Everyone responds to genuine praise. "When others reassure us that we are appreciated, worthwhile, liked, capable, and accomplished, our self-esteem increases. When we make mistakes however, we may feel guilty about not having lived up to our own or others' expectations. Dwelling on our mistakes can make us feel like failures; the resulting lowered self-image can foster tension and confusion and such behaviors are clumsiness, aggression, and withdrawal. Dwelling on children's accomplishments, no matter how small, and giving them recognition and approval affirms their worthiness and potential. It helps them develop serenity in their attitude toward living up to parents' expectations for them. Children who are constantly criticized begin feeling that they may as well give up trying, that they have no hope of achieving success and praise". Empty praise should be avoided, as it is not helpful. Cherry suggests the following considerations when giving praise:
- Praise should be sincere. Don't say how beautiful something is if you hate it. Rather pick our a part that you can comment on sincerely like, "those colors go well together."
- Don't be gushy with your praise. Keep it simple like, "I am proud of how well you performed your piano piece
- Keep praise meaningful by not overusing it. If praise is repeated too often it may lose its value. "Concentrate on new behavior that shows steps in growth, development, or learning".
- "Praise should not be confused with flattery. Praise should be something you give to someone; flattery is something you use to trick or coax something out of someone".
- Praising effort not necessarily innate abilities gives children encouragement for future attempts. For example, rather than saying how smarty your child is tell them how well they did sticking to a task and figuring it out.

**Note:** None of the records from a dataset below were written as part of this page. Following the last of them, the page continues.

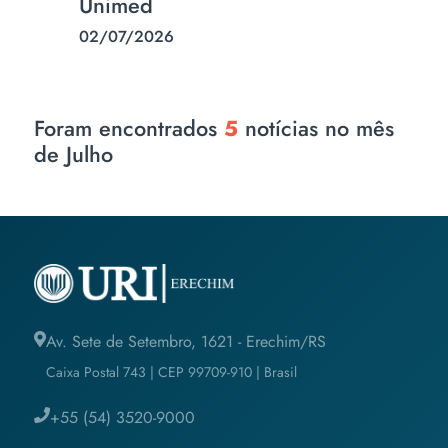
Unimed
02/07/2026
Foram encontrados
5
notícias no mês
de Julho
Av. Sete de Setembro, 1621 - Erechim/RS
Caixa Postal 743 | CEP 99709-910 | Brasil
+55 (54) 3520-9000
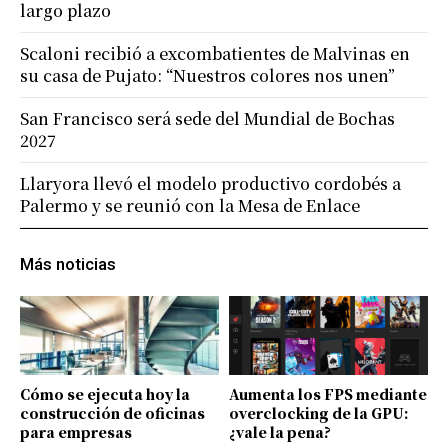
largo plazo
Scaloni recibió a excombatientes de Malvinas en
su casa de Pujato: “Nuestros colores nos unen”
San Francisco será sede del Mundial de Bochas
2027
Llaryora llevó el modelo productivo cordobés a
Palermo y se reunió con la Mesa de Enlace
Más noticias
Cómo se ejecuta hoy la
Aumenta los FPS mediante
construcción de oficinas
overclocking de la GPU:
para empresas
¿vale la pena?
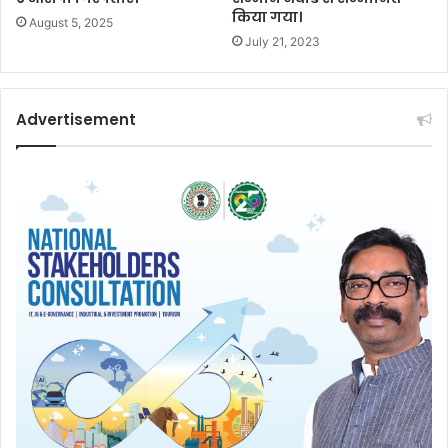
किया गया।
August 5, 2025
July 21, 2023
Advertisement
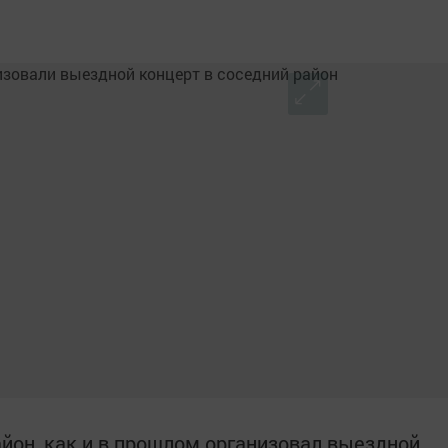
йон, как и в прошлом организовал выездной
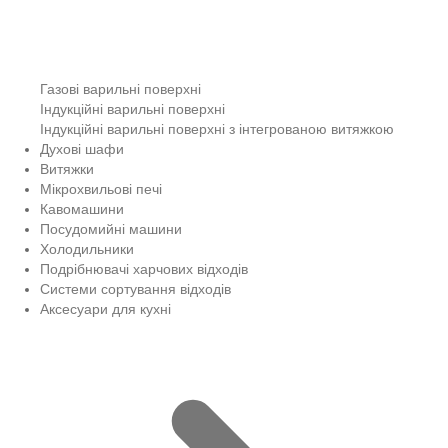
Газові варильні поверхні
Індукційні варильні поверхні
Індукційні варильні поверхні з інтегрованою витяжкою
Духові шафи
Витяжки
Мікрохвильові печі
Кавомашини
Посудомийні машини
Холодильники
Подрібнювачі харчових відходів
Системи сортування відходів
Аксесуари для кухні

- "Praise should be given for what children do. 'It was very helpful to me that you behaved so nicely in the market' is preferable to 'you've been my best boy today'". We often make these "best boy" comments without thinking about them. I had a friend who would tell her child, "good girl" whenever she used her potty when she was potty training. What message do you think this could send when she had accidents? Also, attributing her entire self-worth (whether she is "good" or not) to potty training cannot be helpful to her overall development of self.